SNOOPPI: Sequence-Normalized Database of On- and Off-Target Protein-Protein Interactions
Abstract
The set of physical protein-protein interactions (PPIs) realized in a cell defines a functional proteome whose interaction patterns constrain and characterize cellular state. PPIs are therefore central means by which biological processes are executed and therapeutic interventions act. Here, we introduce SNOOPPI, a Sequence-Normalized database of On- and Off-target Protein-Protein Interactions, which represents the first unified dataset of binary PPIs that is isoform, post-translational modification, mutation, and binding site aware. By defining a PPI as a direct, physical interaction between two amino acid sequences, SNOOPPI overcomes several persistent limitations of existing PPI databases. SNOOPPI was curated from the IntAct database, taking full advantage of its experimental metadata and feature annotations to reclassify and uncover new PPIs.
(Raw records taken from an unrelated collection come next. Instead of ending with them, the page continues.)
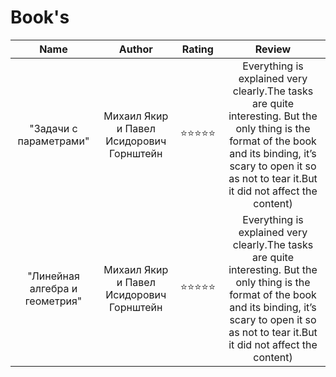 # Book's

| Name      | Author |Rating             | Review |
|:-------------:|:--------:|:------------------:|:------------------------:|
| "Задачи с параметрами" | Михаил Якир и Павел Исидорович Горнштейн   | ⭐⭐⭐⭐⭐  | Everything is explained very clearly.The tasks are quite interesting. But the only thing is the format of the book and its binding, it’s scary to open it so as not to tear it.But it did not affect the content) |
| "Линейная алгебра и геометрия" | Михаил Якир и Павел Исидорович Горнштейн   | ⭐⭐⭐⭐⭐  | Everything is explained very clearly.The tasks are quite interesting. But the only thing is the format of the book and its binding, it’s scary to open it so as not to tear it.But it did not affect the content) |


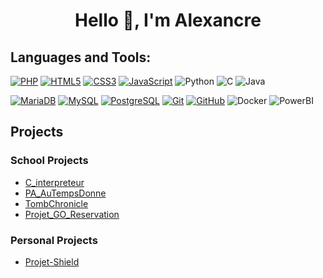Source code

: <h1 align="center">Hello 👋, I'm Alexancre</h1>

  <h2>Languages and Tools:</h2>
  
  <p align="left">
    <a href="https://www.php.net"><img src="https://img.shields.io/badge/-PHP-000?&logo=PHP&logoColor=777BB4" alt="PHP"></a>
    <a href="https://www.w3.org/html/"><img src="https://img.shields.io/badge/-HTML5-000?&logo=HTML5&logoColor=E34F26" alt="HTML5"></a>
    <a href="https://developer.mozilla.org/fr/docs/Web/CSS"><img src="https://img.shields.io/badge/-CSS3-000?&logo=CSS3&logoColor=1572B6" alt="CSS3"></a>
    <a href="https://developer.mozilla.org/en-US/docs/Web/JavaScript"><img src="https://img.shields.io/badge/-JavaScript-000?&logo=JavaScript&logoColor=F7DF1E" alt="JavaScript"></a>
    <img src="https://img.shields.io/badge/-Python-000?&logo=Python" alt="Python">
    <img src="https://img.shields.io/badge/-C-000?&logo=C" alt="C">
    <img src="https://img.shields.io/badge/-Java-000?&logo=Java&logoColor=007396" alt="Java">
  </p>

  <p align="left">
    <a href="https://mariadb.org/"><img src="https://img.shields.io/badge/-MariaDB-000?&logo=MariaDB&logoColor=003545" alt="MariaDB"></a>
    <a href="https://www.mysql.com/"><img src="https://img.shields.io/badge/-MySQL-000?&logo=MySQL&logoColor=4479A1" alt="MySQL"></a>
    <a href="https://www.postgresql.org"><img src="https://img.shields.io/badge/-PostgreSQL-000?&logo=PostgreSQL&logoColor=4169E1" alt="PostgreSQL"></a>
    <a href="https://git-scm.com/"><img src="https://img.shields.io/badge/-Git-000?&logo=Git&logoColor=F05032" alt="Git"></a>
    <a href="https://www.github.com/"><img src="https://img.shields.io/badge/-GitHub-000?&logo=GitHub&logoColor=FFF" alt="GitHub"></a>
    <img src="https://img.shields.io/badge/-Docker-000?&logo=Docker" alt="Docker">
    <img src="https://img.shields.io/badge/-PowerBI-000?&logo=PowerBi" alt="PowerBI">
  </p>

<h2>Projects</h2>
<h3>School Projects</h3>
<ul>
<li><a href="https://github.com/AlexandreDjazz/C_interpreteur">C_interpreteur</a></li>
<li><a href="https://github.com/AlexandreDjazz/PA_AuTempsDonne">PA_AuTempsDonne</a></li>
<li><a href="https://github.com/AlexandreDjazz/TombChronicle">TombChronicle</a></li>
<li><a href="https://github.com/AlexandreDjazz/Projet_GO_Reservation">Projet_GO_Reservation</a></li>
</ul>
<h3>Personal Projects</h3>
<ul>
<li><a href="https://github.com/AlexandreDjazz/Projet-Shield" >Projet-Shield</a></li>
</ul>

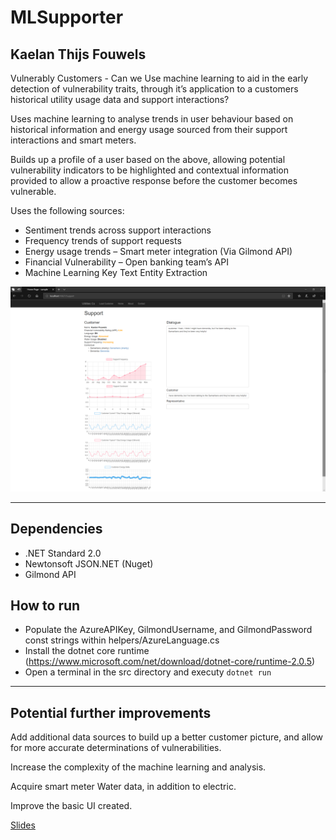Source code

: ﻿# MLSupporter

## Kaelan Thijs Fouwels

Vulnerably Customers - Can we Use machine learning to aid in the early detection of vulnerability traits, through it’s application to a customers historical utility usage data and support interactions?

Uses machine learning to analyse trends in user behaviour based on historical information and energy usage sourced from their support interactions and smart meters.

Builds up a profile of a user based on the above, allowing potential vulnerability indicators to be highlighted and contextual information provided to allow a proactive response before the customer becomes vulnerable.

Uses the following sources:
- Sentiment trends across support interactions
- Frequency trends of support requests
- Energy usage trends – Smart meter integration (Via Gilmond API)
- Financial Vulnerability – Open banking team’s API
- Machine Learning Key Text Entity Extraction


![Application Image](./img-application.png)


---

## Dependencies

- .NET Standard 2.0
- Newtonsoft JSON.NET (Nuget)
- Gilmond API

## How to run

- Populate the AzureAPIKey, GilmondUsername, and GilmondPassword const strings within helpers/AzureLanguage.cs
- Install the dotnet core runtime (https://www.microsoft.com/net/download/dotnet-core/runtime-2.0.5)
- Open a terminal in the src directory and executy `dotnet run`

---

## Potential further improvements

Add additional data sources to build up a better customer picture, and allow for more accurate determinations of vulnerabilities.

Increase the complexity of the machine learning and analysis.

Acquire smart meter Water data, in addition to electric.

Improve the basic UI created.

[Slides](./slides.pdf)

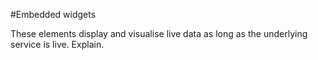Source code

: <a name="embedded-widgets"></a>
#Embedded widgets

These elements display and visualise live data as long as the underlying service is live. Explain.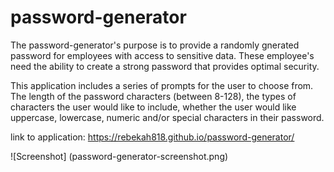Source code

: # password-generator

The password-generator's purpose is to provide a randomly gnerated password for employees with access to sensitive data. These employee's need the ability to create a strong password that provides optimal security.  

This application includes a series of prompts for the user to choose from. The length of the password characters (between 8-128), the types of characters the user would like to include, whether the user would like uppercase, lowercase, numeric and/or  special characters in their password. 

link to application: https://rebekah818.github.io/password-generator/ 

![Screenshot] (password-generator-screenshot.png)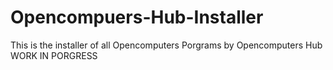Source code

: # Opencompuers-Hub-Installer
This is the installer of all Opencomputers Porgrams by Opencomputers Hub
WORK IN PORGRESS
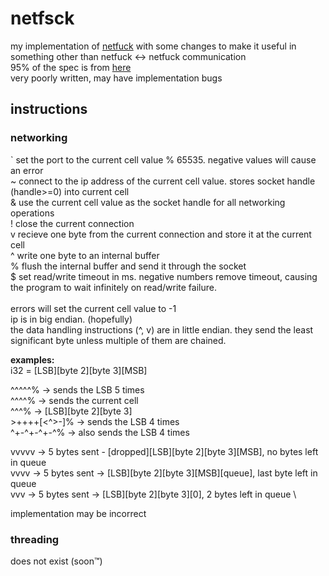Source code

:# netfsck

my implementation of [netfuck](https://esolangs.org/wiki/NetFuck) with some changes to make it useful in something other than netfuck <-> netfuck communication \
95% of the spec is from [here](https://github.com/animehunter/netfuck) \
very poorly written, may have implementation bugs

## instructions

### networking
` set the port to the current cell value % 65535. negative values will cause an error \
~ connect to the ip address of the current cell value. stores socket handle (handle>=0) into current cell \
& use the current cell value as the socket handle for all networking operations \
! close the current connection \
v recieve one byte from the current connection and store it at the current cell \
^ write one byte to an internal buffer \
% flush the internal buffer and send it through the socket \
\$ set read/write timeout in ms. negative numbers remove timeout, causing the program to wait infinitely on read/write failure. \
\
errors will set the current cell value to -1 \
ip is in big endian. (hopefully) \
the data handling instructions (^, v) are in little endian. they send the least significant byte unless multiple of them are chained.

**examples:** \
i32 = [LSB][byte 2][byte 3][MSB]

^^^^^% -> sends the LSB 5 times \
^^^^% -> sends the current cell \
^^^% -> [LSB][byte 2][byte 3] \
\>++++[<^>-]% -> sends the LSB 4 times \
^+-^+-^+-^% -> also sends the LSB 4 times

vvvvv -> 5 bytes sent - [dropped][LSB][byte 2][byte 3][MSB], no bytes left in queue \
vvvv -> 5 bytes sent -> [LSB][byte 2][byte 3][MSB][queue], last byte left in queue \
vvv -> 5 bytes sent -> [LSB][byte 2][byte 3][0], 2 bytes left in queue \

implementation may be incorrect

### threading
does not exist (soon™)

<!--
todo:
multithreading (probably never going to be implemented)
-->
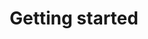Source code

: ---
layout: full.html
algolia: true
title: Getting started
description: Getting started
order: 3400
---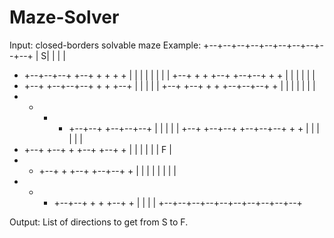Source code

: # Maze-Solver
Input:
  closed-borders solvable maze
Example:
+--+--+--+--+--+--+--+--+--+--+
|             S|     |     |  |
+  +--+--+--+  +--+  +  +  +  +
|     |  |     |     |  |  |  |
+--+  +  +  +--+  +--+--+  +  +
|     |  |        |     |     |
+  +--+  +--+--+--+  +  +  +--+
|     |        |     |        |
+--+  +--+  +  +  +--+--+--+  +
|  |  |  |  |     |           |
+  +  +  +  +--+--+  +--+--+--+
|           |     |        |  |
+--+  +--+--+  +--+--+--+  +  +
|     |        |     |     |  |
+  +--+  +--+  +  +--+  +--+  +
|  |     |  |  |     |      F |
+  +  +--+  +  +--+  +--+--+  +
|  |  |     |     |  |     |  |
+  +  +  +--+--+  +  +  +--+  +
|     |              |        |
+--+--+--+--+--+--+--+--+--+--+

Output:
  List of directions to get from S to F. 
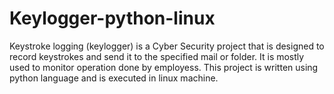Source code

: # Keylogger-python-linux
Keystroke logging (keylogger) is a Cyber Security project that is designed to record keystrokes and send it to the specified mail or folder. It is mostly used to monitor operation done by employess. This project is written using python language and is executed in linux machine.

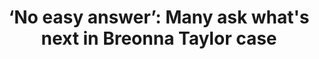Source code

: ---
order: 24
title: "‘No easy answer’: Many ask what's next in Breonna Taylor case"
authors:
    - Claire Galofaro
    - Dylan Lovan
    - Angie Wang
    
categories:
    - story
    - video
link: https://apnews.com/article/shootings-kentucky-racial-injustice-louisville-breonna-taylor-69ff80e0adb7a731854de434b9e22d5e
redirect: true
photo:
    filename: louisville.jpg
---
The final dataset comprises over 35.2K positive interactions and 5.3K negative interactions. SNOOPPI also retains 834.3K unresolved interactions, explicitly capturing gaps in the experimental literature. Beyond its usefulness as a reference dataset for the scientific community, SNOOPPI has the potential to serve as a high-confidence foundation for sequence-based modeling, benchmarking, and generative design of novel protein perturbations.